Information Sources Currently Used by ILI-Nearby
Our method can readily incorporate any additional information sources: Electronic Health Records, relevant retail sales (e.g. thermometers), crowdsourced reports, etc. If you would like to contribute an information source or have an idea for a new potential source, please contact us!
Google Search Query Signal (GHT)
The Google Trends team has graciously granted us access to its research-grade Google Health Trends interface. This allows us to build a specialized query based signal optimized for ILI nowcasting. GHT data is available from 2003 through the present, at daily (and even finer) temporal resolution, and at national, state and metro-area geographic resolution.
The Johns Hopkins Social Media and Health Research Group has graciously allowed us access to HealthTweets.org, an ongoing, real-time signal of flu activity based on Twitter content. This signal is available from the end of 2011 through the present, at a daily resolution, and at the level of US states (and other locations).
Wikipedia Article Access Counts (WIKI)
The Wikimedia Foundation makes available the number of visits (“hits”), per hour, to every Wikipedia article. There is a strong correlation between wILI in the US and the number of hits to English articles related to influenza. This allowed us to develop an ILI-related signal. We currently have no access to any geographic information associated with Wikipedia access. This reduces the usefulness of the signal, but we are able to compensate somewhat by considering the time of day (or night) of access.
CDC Page Visits (CDCP)
CDC has graciously been sharing with us some of their website page analytics, which allowed us to develop an ILI signal based on frequency of access to flu-related pages. The signal is available since 2013, currently at weekly resolution and for each individual state.
Epicast Prediction (EPIC)
Epicast is a ‘wisdom of crowds’ system that aggregates predictions from multiple lay human forecasters. On any week, it allows anyone to predict the rest of the flu season given the ILINet estimates available to date. Epicast was developed by David Farrow as part of his PhD thesis (ch. 5), and has performed at or near the top in CDC’s “Predict the Flu” challenges in 2014-2015 and 2015-2016. It is available since 2014 at weekly temporal resolution and at the geographic resolution of HHS regions and US as a whole.
Seasonal Autoregression (SAR3)
SAR3 is a seasonal auto-regressive model that estimates the final wILI value of the current week based on the current week number and preliminary (currently available) wILI values of the past three weeks. SAR3 was developed by David Farrow as part of his PhD thesis.
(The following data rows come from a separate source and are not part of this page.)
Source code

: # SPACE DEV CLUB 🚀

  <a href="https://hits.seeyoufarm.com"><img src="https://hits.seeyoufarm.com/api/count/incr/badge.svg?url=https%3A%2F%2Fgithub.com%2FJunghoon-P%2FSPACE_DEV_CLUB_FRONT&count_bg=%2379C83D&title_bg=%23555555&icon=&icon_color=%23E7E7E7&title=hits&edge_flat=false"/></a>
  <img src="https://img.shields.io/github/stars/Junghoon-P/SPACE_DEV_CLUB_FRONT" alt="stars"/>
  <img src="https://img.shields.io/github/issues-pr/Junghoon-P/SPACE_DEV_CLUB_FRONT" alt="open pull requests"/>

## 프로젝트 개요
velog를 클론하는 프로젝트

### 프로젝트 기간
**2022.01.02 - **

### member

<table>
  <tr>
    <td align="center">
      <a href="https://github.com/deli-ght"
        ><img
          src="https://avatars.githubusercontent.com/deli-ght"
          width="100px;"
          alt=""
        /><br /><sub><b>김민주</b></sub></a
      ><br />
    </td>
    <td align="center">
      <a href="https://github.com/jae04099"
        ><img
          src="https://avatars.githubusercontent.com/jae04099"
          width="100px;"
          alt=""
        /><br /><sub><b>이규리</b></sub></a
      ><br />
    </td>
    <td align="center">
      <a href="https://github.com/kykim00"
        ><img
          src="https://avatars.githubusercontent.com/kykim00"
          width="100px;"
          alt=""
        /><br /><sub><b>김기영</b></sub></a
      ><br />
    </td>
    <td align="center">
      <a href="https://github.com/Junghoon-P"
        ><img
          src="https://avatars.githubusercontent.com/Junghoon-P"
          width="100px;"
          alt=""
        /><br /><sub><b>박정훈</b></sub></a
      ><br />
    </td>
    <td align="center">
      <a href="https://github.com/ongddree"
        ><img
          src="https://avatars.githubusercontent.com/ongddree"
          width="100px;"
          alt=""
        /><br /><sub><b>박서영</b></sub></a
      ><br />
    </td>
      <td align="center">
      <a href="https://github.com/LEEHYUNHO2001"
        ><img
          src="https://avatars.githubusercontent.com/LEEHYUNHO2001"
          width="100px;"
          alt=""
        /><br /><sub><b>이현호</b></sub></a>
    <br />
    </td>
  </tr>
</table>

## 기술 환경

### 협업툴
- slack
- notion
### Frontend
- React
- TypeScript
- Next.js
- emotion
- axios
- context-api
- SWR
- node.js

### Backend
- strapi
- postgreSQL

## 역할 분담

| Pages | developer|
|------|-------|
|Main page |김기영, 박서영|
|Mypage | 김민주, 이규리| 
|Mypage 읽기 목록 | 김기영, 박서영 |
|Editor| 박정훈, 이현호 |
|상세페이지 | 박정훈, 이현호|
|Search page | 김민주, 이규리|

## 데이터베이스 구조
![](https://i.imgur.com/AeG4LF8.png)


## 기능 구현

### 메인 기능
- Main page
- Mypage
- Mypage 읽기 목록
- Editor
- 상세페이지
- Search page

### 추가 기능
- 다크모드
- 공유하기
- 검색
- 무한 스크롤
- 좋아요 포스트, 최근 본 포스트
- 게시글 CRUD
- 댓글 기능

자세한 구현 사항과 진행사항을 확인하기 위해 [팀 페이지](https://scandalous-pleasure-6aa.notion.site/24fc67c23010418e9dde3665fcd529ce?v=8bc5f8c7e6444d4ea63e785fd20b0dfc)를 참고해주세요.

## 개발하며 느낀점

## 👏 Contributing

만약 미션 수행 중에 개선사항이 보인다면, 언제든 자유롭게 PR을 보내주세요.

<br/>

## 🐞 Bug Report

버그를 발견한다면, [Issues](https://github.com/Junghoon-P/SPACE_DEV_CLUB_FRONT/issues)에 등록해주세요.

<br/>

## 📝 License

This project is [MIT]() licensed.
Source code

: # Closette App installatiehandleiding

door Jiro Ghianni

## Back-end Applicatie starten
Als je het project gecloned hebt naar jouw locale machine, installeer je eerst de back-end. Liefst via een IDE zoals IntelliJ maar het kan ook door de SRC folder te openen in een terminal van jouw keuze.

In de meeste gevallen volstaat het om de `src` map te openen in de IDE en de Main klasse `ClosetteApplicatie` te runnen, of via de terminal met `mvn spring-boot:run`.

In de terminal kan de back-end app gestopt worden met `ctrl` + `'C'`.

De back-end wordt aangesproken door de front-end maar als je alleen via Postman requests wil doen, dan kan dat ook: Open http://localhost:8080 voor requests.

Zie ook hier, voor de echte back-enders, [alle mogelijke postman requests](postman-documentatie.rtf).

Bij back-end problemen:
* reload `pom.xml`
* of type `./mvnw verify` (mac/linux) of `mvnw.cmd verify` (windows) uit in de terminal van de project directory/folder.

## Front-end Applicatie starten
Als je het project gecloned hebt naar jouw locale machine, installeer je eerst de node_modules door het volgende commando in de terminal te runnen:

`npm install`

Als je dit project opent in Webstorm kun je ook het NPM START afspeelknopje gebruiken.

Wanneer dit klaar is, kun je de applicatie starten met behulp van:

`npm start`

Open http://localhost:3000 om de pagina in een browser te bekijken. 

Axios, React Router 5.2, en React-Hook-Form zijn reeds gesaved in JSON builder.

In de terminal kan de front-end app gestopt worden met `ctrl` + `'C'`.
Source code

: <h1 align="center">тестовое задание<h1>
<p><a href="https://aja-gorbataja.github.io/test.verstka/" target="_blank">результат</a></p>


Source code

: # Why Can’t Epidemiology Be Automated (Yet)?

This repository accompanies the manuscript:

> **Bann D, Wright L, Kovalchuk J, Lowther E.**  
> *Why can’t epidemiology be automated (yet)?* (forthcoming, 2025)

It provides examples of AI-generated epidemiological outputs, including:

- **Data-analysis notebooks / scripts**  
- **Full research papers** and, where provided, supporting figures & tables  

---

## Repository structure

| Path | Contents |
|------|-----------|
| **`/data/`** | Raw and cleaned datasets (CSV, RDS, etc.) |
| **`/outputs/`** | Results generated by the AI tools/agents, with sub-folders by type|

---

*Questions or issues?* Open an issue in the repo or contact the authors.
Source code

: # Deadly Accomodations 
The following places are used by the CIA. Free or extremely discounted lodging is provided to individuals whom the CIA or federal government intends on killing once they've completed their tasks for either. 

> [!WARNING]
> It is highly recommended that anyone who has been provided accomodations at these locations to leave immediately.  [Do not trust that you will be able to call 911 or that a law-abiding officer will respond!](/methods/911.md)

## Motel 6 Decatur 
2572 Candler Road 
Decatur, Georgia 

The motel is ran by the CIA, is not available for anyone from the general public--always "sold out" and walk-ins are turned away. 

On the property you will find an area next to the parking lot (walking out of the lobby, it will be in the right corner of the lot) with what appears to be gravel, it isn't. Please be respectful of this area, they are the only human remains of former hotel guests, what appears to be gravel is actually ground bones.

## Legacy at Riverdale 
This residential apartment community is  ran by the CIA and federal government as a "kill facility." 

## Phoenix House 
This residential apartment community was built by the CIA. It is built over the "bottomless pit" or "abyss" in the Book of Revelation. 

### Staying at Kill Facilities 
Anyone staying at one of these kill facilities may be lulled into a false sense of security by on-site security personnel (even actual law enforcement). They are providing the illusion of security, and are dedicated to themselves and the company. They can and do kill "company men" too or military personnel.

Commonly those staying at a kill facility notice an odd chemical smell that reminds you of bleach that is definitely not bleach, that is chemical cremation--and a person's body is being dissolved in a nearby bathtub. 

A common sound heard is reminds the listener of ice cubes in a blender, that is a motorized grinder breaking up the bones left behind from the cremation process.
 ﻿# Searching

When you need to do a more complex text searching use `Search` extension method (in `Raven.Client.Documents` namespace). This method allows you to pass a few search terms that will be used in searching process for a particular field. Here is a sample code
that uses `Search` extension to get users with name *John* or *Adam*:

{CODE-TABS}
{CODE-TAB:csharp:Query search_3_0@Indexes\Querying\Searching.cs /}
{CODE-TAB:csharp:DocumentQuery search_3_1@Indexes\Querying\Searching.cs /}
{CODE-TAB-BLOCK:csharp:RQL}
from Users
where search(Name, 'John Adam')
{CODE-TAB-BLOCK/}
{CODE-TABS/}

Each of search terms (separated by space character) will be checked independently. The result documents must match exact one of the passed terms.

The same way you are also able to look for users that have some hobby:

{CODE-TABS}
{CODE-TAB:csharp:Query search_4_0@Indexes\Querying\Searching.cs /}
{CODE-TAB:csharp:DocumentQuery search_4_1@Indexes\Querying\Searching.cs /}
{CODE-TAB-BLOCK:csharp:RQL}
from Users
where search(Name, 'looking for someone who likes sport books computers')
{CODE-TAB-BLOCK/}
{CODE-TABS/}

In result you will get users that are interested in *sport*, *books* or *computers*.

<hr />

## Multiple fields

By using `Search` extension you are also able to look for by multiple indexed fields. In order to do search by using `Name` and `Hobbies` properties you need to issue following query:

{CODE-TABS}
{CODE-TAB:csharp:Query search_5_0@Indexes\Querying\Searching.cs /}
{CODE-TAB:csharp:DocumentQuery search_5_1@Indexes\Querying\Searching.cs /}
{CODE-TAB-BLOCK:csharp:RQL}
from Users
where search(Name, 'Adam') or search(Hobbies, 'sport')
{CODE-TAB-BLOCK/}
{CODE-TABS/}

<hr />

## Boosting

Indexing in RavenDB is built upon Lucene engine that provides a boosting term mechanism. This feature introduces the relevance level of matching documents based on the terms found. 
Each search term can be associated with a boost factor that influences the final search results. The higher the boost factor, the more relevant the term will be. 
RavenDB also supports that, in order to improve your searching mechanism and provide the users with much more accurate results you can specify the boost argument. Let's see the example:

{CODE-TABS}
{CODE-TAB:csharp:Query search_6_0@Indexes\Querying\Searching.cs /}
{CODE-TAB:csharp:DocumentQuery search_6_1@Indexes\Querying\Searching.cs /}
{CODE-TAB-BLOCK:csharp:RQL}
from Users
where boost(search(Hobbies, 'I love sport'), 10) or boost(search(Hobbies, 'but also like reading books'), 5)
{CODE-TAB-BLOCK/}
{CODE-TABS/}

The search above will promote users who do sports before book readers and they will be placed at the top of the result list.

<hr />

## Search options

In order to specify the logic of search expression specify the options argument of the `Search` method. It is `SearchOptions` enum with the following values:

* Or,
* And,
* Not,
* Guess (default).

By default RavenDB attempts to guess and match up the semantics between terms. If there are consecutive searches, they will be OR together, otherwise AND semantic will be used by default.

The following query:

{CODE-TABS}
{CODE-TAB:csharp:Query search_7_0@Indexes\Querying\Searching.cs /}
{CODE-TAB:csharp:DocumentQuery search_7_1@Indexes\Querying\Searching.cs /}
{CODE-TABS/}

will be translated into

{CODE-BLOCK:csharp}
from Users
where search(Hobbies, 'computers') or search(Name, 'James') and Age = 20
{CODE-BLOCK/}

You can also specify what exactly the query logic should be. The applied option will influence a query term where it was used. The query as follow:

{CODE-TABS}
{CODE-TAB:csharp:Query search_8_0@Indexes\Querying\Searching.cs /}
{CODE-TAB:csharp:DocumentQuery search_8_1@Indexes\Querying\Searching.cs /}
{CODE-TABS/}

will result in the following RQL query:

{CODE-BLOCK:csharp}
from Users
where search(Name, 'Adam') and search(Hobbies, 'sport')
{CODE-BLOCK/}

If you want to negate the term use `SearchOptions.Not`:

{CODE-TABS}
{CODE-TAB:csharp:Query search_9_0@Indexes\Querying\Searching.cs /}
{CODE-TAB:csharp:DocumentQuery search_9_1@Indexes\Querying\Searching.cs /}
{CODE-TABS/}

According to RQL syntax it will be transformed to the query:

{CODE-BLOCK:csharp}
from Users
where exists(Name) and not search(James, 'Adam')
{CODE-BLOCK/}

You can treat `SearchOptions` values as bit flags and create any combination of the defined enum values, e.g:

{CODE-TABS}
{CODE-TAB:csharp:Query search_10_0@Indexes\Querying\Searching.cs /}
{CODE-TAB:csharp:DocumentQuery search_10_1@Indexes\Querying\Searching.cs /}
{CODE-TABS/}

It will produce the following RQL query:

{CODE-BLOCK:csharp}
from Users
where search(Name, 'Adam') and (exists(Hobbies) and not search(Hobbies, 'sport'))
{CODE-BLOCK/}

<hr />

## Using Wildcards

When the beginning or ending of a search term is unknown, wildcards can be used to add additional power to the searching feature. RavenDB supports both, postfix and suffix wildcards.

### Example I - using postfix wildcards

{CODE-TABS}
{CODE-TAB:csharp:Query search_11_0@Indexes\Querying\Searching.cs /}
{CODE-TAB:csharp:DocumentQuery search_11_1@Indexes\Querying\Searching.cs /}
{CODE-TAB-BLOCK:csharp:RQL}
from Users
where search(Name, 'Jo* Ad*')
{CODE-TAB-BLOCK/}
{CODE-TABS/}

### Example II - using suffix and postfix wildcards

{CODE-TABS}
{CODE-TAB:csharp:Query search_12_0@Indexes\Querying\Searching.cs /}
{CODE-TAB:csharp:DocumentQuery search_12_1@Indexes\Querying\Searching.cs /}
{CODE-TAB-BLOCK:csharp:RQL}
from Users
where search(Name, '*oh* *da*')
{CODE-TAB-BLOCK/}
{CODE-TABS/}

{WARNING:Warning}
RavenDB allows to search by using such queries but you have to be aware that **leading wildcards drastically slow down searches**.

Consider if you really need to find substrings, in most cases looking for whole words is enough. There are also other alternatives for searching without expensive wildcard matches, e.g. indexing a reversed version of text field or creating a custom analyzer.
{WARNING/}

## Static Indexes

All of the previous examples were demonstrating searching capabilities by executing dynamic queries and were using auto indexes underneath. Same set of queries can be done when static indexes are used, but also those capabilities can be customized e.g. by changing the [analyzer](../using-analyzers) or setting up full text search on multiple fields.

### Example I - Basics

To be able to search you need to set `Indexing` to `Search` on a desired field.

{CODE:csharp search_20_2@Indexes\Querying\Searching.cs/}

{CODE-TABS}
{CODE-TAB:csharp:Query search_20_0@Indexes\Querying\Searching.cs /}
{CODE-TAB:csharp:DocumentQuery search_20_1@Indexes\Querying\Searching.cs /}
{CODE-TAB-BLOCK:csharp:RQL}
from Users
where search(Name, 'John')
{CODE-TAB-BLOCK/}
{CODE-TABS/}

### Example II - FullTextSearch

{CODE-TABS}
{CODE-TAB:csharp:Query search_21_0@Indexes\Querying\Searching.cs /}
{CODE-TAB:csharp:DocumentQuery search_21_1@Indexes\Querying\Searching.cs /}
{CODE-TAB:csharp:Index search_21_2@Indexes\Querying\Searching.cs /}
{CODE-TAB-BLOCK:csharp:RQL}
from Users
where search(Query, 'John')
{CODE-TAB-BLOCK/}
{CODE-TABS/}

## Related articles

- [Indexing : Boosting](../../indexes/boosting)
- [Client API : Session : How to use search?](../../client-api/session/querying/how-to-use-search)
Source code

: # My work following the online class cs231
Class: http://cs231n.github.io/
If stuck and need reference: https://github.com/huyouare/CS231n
SAR3 is available for the same time period and at the same temporal and geographic resolution as wILI — ongoing weekly for the US nationally and for all HHS and census regions.
The Archetype (ARCH)
The Archetype is a nonparametric Kalman Filter-based forecasting system built by David Farrow as part of his PhD thesis (Appendix B). ARCH is available weekly from 2003w40–2016w20 for the US nationally and for all HHS and census regions. However, the ARCH system does not produce forecasts during the off-season, and so no values are reported between epiweeks 21 and 39, inclusive, on all years.
For more details about any of these sources, see David Farrow's PhD thesis and subsequent publications.
We are grateful to Google (Google Trends team), Johns Hopkins Social Media and Health Research Group, the Wikimedia Foundation, CDC Influenza Division (Epidemiology and Prevention Branch), and the Health Departments of many US states for giving us access to their data.